SOURCE MATERIAL:
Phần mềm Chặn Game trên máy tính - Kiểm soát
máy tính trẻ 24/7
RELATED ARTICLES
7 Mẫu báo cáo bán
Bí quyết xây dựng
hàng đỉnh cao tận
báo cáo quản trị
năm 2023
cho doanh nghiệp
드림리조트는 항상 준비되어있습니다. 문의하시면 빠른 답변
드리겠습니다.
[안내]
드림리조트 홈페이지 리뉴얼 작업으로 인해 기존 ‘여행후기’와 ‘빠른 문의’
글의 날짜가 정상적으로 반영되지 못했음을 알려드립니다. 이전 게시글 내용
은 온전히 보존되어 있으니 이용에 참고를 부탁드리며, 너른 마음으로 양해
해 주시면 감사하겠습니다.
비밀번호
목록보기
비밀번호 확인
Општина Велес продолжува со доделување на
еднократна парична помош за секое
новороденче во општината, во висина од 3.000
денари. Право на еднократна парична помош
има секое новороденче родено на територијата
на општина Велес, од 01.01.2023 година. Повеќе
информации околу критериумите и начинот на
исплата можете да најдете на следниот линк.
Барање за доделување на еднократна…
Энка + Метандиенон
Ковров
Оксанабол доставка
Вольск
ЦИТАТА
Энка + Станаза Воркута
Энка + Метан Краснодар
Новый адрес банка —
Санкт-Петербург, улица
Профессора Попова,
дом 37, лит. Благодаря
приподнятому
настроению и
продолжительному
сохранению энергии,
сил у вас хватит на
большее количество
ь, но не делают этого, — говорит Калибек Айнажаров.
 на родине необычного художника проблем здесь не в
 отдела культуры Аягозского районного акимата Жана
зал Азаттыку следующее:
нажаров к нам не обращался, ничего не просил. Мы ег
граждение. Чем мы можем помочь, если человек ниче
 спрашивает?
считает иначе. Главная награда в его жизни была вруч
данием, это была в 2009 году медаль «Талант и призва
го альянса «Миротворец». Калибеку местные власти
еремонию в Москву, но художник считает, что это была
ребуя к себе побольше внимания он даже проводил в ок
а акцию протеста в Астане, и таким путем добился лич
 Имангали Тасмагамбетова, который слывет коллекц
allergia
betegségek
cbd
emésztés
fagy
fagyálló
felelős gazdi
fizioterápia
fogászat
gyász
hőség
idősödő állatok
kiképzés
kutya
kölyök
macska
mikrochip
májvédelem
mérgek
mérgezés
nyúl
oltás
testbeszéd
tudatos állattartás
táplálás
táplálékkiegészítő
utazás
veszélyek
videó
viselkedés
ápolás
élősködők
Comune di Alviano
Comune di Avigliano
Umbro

WHAT THE EXERCISE ASKS: Which lines above contain the string "Энка" with matching case? Pick out each of those lines and copy it in full.

REPLY TO THE TASK:
Энка + Метандиенон
Энка + Станаза Воркута
Энка + Метан Краснодар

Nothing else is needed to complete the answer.